## Your task
Copy every item below without changing a single character, from the first item through the last.

Collected data
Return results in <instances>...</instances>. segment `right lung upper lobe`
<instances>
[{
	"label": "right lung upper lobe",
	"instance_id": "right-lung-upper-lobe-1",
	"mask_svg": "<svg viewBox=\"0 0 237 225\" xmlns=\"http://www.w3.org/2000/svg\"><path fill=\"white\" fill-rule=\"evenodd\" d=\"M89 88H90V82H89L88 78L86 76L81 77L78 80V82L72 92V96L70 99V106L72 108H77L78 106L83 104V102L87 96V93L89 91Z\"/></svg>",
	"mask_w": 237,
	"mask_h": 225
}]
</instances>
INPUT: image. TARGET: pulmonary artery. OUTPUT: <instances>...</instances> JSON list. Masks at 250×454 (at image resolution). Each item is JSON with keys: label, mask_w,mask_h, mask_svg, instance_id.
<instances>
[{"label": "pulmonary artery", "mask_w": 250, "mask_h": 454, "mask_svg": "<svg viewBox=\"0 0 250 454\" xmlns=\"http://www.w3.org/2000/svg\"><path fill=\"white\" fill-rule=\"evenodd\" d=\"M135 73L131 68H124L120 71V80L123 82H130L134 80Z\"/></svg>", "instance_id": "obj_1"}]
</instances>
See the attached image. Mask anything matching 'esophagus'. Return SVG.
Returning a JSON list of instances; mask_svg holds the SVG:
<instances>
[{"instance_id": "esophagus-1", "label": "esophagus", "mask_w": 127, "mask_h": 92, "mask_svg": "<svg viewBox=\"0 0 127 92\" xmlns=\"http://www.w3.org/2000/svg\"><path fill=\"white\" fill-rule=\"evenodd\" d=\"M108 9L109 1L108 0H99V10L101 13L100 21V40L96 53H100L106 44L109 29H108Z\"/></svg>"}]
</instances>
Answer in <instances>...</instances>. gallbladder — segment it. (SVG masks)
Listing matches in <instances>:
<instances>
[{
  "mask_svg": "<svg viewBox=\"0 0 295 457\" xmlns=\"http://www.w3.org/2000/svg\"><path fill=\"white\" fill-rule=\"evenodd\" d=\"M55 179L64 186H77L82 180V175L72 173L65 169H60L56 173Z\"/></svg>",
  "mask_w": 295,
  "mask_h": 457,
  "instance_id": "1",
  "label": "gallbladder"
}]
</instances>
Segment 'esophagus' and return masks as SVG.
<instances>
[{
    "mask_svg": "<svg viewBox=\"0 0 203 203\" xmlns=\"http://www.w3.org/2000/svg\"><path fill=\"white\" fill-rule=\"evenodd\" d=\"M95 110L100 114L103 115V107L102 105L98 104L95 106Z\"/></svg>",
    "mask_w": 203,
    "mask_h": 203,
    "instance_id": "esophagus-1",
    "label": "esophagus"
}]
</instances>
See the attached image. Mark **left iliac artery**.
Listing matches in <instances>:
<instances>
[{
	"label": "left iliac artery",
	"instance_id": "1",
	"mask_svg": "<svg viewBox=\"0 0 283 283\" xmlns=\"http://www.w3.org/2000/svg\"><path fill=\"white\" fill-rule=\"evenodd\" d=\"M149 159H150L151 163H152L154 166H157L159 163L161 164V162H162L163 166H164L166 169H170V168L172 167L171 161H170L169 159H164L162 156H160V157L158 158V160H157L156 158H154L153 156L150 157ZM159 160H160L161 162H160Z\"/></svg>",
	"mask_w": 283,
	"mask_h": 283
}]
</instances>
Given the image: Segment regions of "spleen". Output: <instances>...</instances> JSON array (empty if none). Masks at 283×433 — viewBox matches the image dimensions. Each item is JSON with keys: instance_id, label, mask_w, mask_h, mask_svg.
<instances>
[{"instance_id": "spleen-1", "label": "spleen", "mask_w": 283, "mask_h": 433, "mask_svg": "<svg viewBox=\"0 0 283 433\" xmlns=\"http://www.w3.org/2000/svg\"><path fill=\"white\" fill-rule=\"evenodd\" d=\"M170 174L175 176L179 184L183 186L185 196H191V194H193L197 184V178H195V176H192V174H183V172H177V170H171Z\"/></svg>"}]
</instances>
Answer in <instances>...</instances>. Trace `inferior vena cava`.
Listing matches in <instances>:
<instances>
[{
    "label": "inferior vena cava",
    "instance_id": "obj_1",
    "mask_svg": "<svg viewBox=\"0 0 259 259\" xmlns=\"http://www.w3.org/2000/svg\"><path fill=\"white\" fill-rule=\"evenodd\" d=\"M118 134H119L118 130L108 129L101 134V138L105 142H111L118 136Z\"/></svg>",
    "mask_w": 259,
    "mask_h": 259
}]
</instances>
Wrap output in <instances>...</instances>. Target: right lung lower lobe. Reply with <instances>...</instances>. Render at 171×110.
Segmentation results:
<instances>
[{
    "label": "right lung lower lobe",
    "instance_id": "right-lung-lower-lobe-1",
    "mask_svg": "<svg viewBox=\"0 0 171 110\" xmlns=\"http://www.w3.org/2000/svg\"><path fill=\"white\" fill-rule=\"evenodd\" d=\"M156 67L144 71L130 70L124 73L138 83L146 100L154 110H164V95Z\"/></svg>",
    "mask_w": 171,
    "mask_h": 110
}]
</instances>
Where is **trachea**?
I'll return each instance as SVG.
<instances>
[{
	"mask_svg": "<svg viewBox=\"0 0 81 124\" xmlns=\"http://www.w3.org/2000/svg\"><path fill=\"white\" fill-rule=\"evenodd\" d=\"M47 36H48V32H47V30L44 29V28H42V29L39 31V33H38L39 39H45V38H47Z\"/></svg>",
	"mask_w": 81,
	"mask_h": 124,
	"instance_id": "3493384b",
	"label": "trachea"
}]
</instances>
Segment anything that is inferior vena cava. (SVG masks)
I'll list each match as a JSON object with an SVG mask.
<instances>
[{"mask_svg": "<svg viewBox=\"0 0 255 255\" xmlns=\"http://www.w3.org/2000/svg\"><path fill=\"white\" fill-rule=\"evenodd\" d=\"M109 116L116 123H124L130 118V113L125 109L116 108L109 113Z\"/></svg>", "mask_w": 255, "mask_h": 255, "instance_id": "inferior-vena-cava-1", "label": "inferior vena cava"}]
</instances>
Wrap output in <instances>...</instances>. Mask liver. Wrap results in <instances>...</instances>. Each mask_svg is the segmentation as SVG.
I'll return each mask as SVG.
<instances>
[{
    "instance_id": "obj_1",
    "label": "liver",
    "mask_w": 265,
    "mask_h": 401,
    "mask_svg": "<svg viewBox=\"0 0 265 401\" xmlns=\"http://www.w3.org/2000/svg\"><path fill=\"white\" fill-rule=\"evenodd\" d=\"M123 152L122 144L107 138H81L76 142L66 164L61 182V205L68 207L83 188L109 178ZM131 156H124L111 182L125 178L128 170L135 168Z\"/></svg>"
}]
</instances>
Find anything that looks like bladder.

## Exercise response
Return results in <instances>...</instances>. segment `right lung upper lobe`
<instances>
[{
	"label": "right lung upper lobe",
	"instance_id": "right-lung-upper-lobe-1",
	"mask_svg": "<svg viewBox=\"0 0 237 225\" xmlns=\"http://www.w3.org/2000/svg\"><path fill=\"white\" fill-rule=\"evenodd\" d=\"M89 88H90V82H89L88 78L86 76L81 77L78 80V82L72 92V96L70 99V106L72 108H77L78 106L83 104V102L87 96V93L89 91Z\"/></svg>",
	"mask_w": 237,
	"mask_h": 225
}]
</instances>
INPUT: image. TARGET: pulmonary artery. OUTPUT: <instances>...</instances> JSON list. Masks at 250×454 (at image resolution). Each item is JSON with keys: label, mask_w,mask_h, mask_svg, instance_id.
<instances>
[{"label": "pulmonary artery", "mask_w": 250, "mask_h": 454, "mask_svg": "<svg viewBox=\"0 0 250 454\" xmlns=\"http://www.w3.org/2000/svg\"><path fill=\"white\" fill-rule=\"evenodd\" d=\"M135 73L131 68H124L120 71V80L123 82H130L134 80Z\"/></svg>", "instance_id": "obj_1"}]
</instances>
See the attached image. Mask anything matching 'esophagus'. Return SVG.
Returning a JSON list of instances; mask_svg holds the SVG:
<instances>
[{"instance_id": "esophagus-1", "label": "esophagus", "mask_w": 127, "mask_h": 92, "mask_svg": "<svg viewBox=\"0 0 127 92\" xmlns=\"http://www.w3.org/2000/svg\"><path fill=\"white\" fill-rule=\"evenodd\" d=\"M108 9L109 1L108 0H99V10L101 13L100 21V40L96 53H100L106 44L109 29H108Z\"/></svg>"}]
</instances>
Answer in <instances>...</instances>. gallbladder — segment it. (SVG masks)
Listing matches in <instances>:
<instances>
[{
  "mask_svg": "<svg viewBox=\"0 0 295 457\" xmlns=\"http://www.w3.org/2000/svg\"><path fill=\"white\" fill-rule=\"evenodd\" d=\"M55 179L64 186H77L82 180V175L72 173L65 169H60L56 173Z\"/></svg>",
  "mask_w": 295,
  "mask_h": 457,
  "instance_id": "1",
  "label": "gallbladder"
}]
</instances>
Segment 'esophagus' and return masks as SVG.
<instances>
[{
    "mask_svg": "<svg viewBox=\"0 0 203 203\" xmlns=\"http://www.w3.org/2000/svg\"><path fill=\"white\" fill-rule=\"evenodd\" d=\"M95 110L100 114L103 115V107L102 105L98 104L95 106Z\"/></svg>",
    "mask_w": 203,
    "mask_h": 203,
    "instance_id": "esophagus-1",
    "label": "esophagus"
}]
</instances>
See the attached image. Mark **left iliac artery**.
Listing matches in <instances>:
<instances>
[{
	"label": "left iliac artery",
	"instance_id": "1",
	"mask_svg": "<svg viewBox=\"0 0 283 283\" xmlns=\"http://www.w3.org/2000/svg\"><path fill=\"white\" fill-rule=\"evenodd\" d=\"M149 159H150L151 163H152L154 166H157L159 163L161 164V162H162L163 166H164L166 169H170V168L172 167L171 161H170L169 159H164L162 156H160V157L158 158V160H157L156 158H154L153 156L150 157ZM159 160H160L161 162H160Z\"/></svg>",
	"mask_w": 283,
	"mask_h": 283
}]
</instances>
Given the image: Segment regions of "spleen". Output: <instances>...</instances> JSON array (empty if none). Masks at 283×433 — viewBox matches the image dimensions. Each item is JSON with keys: instance_id, label, mask_w, mask_h, mask_svg.
<instances>
[{"instance_id": "spleen-1", "label": "spleen", "mask_w": 283, "mask_h": 433, "mask_svg": "<svg viewBox=\"0 0 283 433\" xmlns=\"http://www.w3.org/2000/svg\"><path fill=\"white\" fill-rule=\"evenodd\" d=\"M170 174L175 176L179 184L183 186L185 196H191V194H193L197 184V178H195V176H192V174H183V172H177V170H171Z\"/></svg>"}]
</instances>
Answer in <instances>...</instances>. Trace `inferior vena cava`.
Listing matches in <instances>:
<instances>
[{
    "label": "inferior vena cava",
    "instance_id": "obj_1",
    "mask_svg": "<svg viewBox=\"0 0 259 259\" xmlns=\"http://www.w3.org/2000/svg\"><path fill=\"white\" fill-rule=\"evenodd\" d=\"M118 134H119L118 130L108 129L101 134V138L105 142H111L118 136Z\"/></svg>",
    "mask_w": 259,
    "mask_h": 259
}]
</instances>
Wrap output in <instances>...</instances>. Target: right lung lower lobe. Reply with <instances>...</instances>. Render at 171×110.
Segmentation results:
<instances>
[{
    "label": "right lung lower lobe",
    "instance_id": "right-lung-lower-lobe-1",
    "mask_svg": "<svg viewBox=\"0 0 171 110\" xmlns=\"http://www.w3.org/2000/svg\"><path fill=\"white\" fill-rule=\"evenodd\" d=\"M156 67L144 71L130 70L124 73L138 83L146 100L154 110H164V95Z\"/></svg>",
    "mask_w": 171,
    "mask_h": 110
}]
</instances>
Where is **trachea**?
I'll return each instance as SVG.
<instances>
[{
	"mask_svg": "<svg viewBox=\"0 0 81 124\" xmlns=\"http://www.w3.org/2000/svg\"><path fill=\"white\" fill-rule=\"evenodd\" d=\"M47 36H48V32H47V30L44 29V28H42V29L39 31V33H38L39 39H45V38H47Z\"/></svg>",
	"mask_w": 81,
	"mask_h": 124,
	"instance_id": "3493384b",
	"label": "trachea"
}]
</instances>
Segment anything that is inferior vena cava. (SVG masks)
I'll list each match as a JSON object with an SVG mask.
<instances>
[{"mask_svg": "<svg viewBox=\"0 0 255 255\" xmlns=\"http://www.w3.org/2000/svg\"><path fill=\"white\" fill-rule=\"evenodd\" d=\"M109 116L116 123H124L130 118V113L125 109L116 108L109 113Z\"/></svg>", "mask_w": 255, "mask_h": 255, "instance_id": "inferior-vena-cava-1", "label": "inferior vena cava"}]
</instances>
Wrap output in <instances>...</instances>. Mask liver. Wrap results in <instances>...</instances>. Each mask_svg is the segmentation as SVG.
I'll return each mask as SVG.
<instances>
[{
    "instance_id": "obj_1",
    "label": "liver",
    "mask_w": 265,
    "mask_h": 401,
    "mask_svg": "<svg viewBox=\"0 0 265 401\" xmlns=\"http://www.w3.org/2000/svg\"><path fill=\"white\" fill-rule=\"evenodd\" d=\"M123 152L122 144L107 138H81L76 142L66 164L61 182V205L68 207L83 188L109 178ZM131 156H124L111 182L125 178L128 170L135 168Z\"/></svg>"
}]
</instances>
Find anything that looks like bladder.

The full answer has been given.